▸ **Assignment 1**
Reproduce the passage of the National Housing Bank FAQ starting with "NHB does not" and going on through "legal remedies available.".
▸ **Assignment 2**
How many lines of the records contain the word "Angelo"? Reply with the number alone.

▸ **Excerpted text**
☆ ☆ ☆ ☆ ☆

Frequently Asked Questions

  1. FAQs

  1. FAQs

    Frequently Asked Questions

    1. What is the role of NHB?

    NHB regulates the housing finance system of the country, extends refinance to different primary lenders and lends directly in respect of projects undertaken by public housing agencies for housing construction and development of housing related infrastructure.

    2. Is NHB a Government owned Bank or a private Bank?

    National Housing Bank is a statutory organization set up on July 9, 1988 under the National Housing Bank Act, 1987. NHB is wholly owned by Reserve Bank of India, which contributed the entire paid-up capital.

    3. Does NHB deal directly with public?


    4. Whether NHB provides direct loans?
    NHB grants direct loans to Public Agencies directly or in partnership with private developers under PPP model to development of housing projects as per the Schemes/Guidelines of NHB.

    5. Can I get individual housing loan/mortgage loan/reverse mortgage loan from National Housing Bank?
    NHB does not grant any loan directly to individual.

    6. What is the Grievance Redressal Mechanism in place for customers of HFCs regulated by RBI?

    Complainant can lodge the complaint with the respective housing finance company (HFC) as envisaged in the Fair Practices Code adopted by the concerned HFC. An online (24×7) Grievance Registration and Information Database System (GRIDS) has been implemented for lodging the complaint by the complainant against HFCs and its status tracking for efficient and effective disposal. Further, if the complainant is still not satisfied with the outcome or his complaint is not resolved within a given period, he/she can approach other forms of legal remedies available.

    7. Where can one find list of companies whose CoR has been cancelled by RBI?

    The list of such companies is available on NHB’s website and can be viewed at
    list of companies.

    8. HFCs are doing functions similar to banks as bank also provides housing loans. What is difference between banks & HFCs?

    HFCs lend and make investments and hence their activities are akin to that of banks. However, there are a few differences as given below:

    1. HFCs cannot accept demand deposits;
    2. HFCs do not form part of the payment and settlement system and cannot issue cheques drawn on itself;
    3. deposit insurance facility of Deposit Insurance and Credit Guarantee Corporation is not available to depositors of HFCs, unlike in case of banks.

    9. How to avail refinance from NHB?

    Refinance Schemes of NHB as applicable to various category of Primary Lending Institutions (PLIs) viz, Scheduled Banks (including RRBs), HFCs, ACHFS and ARDBs etc., along with the eligibility conditions to avail refinance are available at NHB’s website. PLIs desirous of availing refinance may send their applications as per the prescribed format for sanction of annual refinance limit (July-June).

☆ ☆ ☆ ☆ ☆

▸ **Material provided**

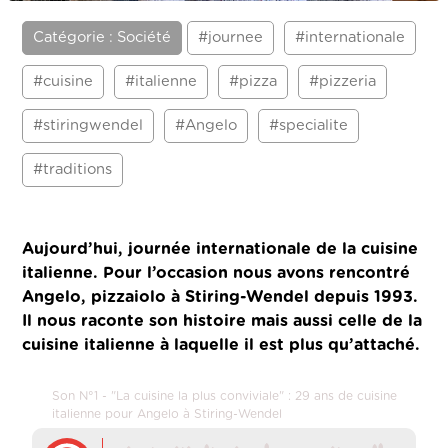
Catégorie : Société
#journee
#internationale
#cuisine
#italienne
#pizza
#pizzeria
#stiringwendel
#Angelo
#specialite
#traditions
Aujourd’hui, journée internationale de la cuisine
italienne. Pour l’occasion nous avons rencontré
Angelo, pizzaiolo à Stiring-Wendel depuis 1993.
Il nous raconte son histoire mais aussi celle de la
cuisine italienne à laquelle il est plus qu’attaché.
Son N°1 - "La cuisine la plus conviviale" : 29 ans de cuisine
italienne pour Angelo à Stiring-Wendel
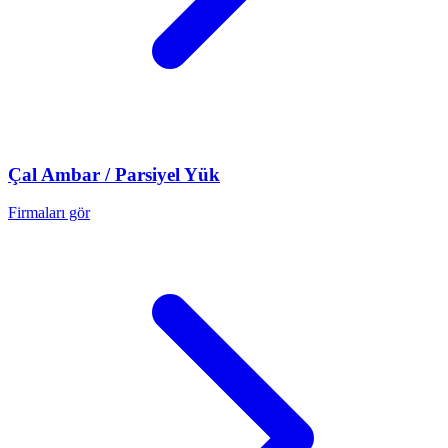
Çal
Ambar / Parsiyel Yük
Firmaları gör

☆ ☆ ☆ ☆ ☆

▸ **Final answer 1**
NHB does not grant any loan directly to individual.

    6. What is the Grievance Redressal Mechanism in place for customers of HFCs regulated by RBI?

    Complainant can lodge the complaint with the respective housing finance company (HFC) as envisaged in the Fair Practices Code adopted by the concerned HFC. An online (24×7) Grievance Registration and Information Database System (GRIDS) has been implemented for lodging the complaint by the complainant against HFCs and its status tracking for efficient and effective disposal. Further, if the complainant is still not satisfied with the outcome or his complaint is not resolved within a given period, he/she can approach other forms of legal remedies available.

▸ **Final answer 2**
3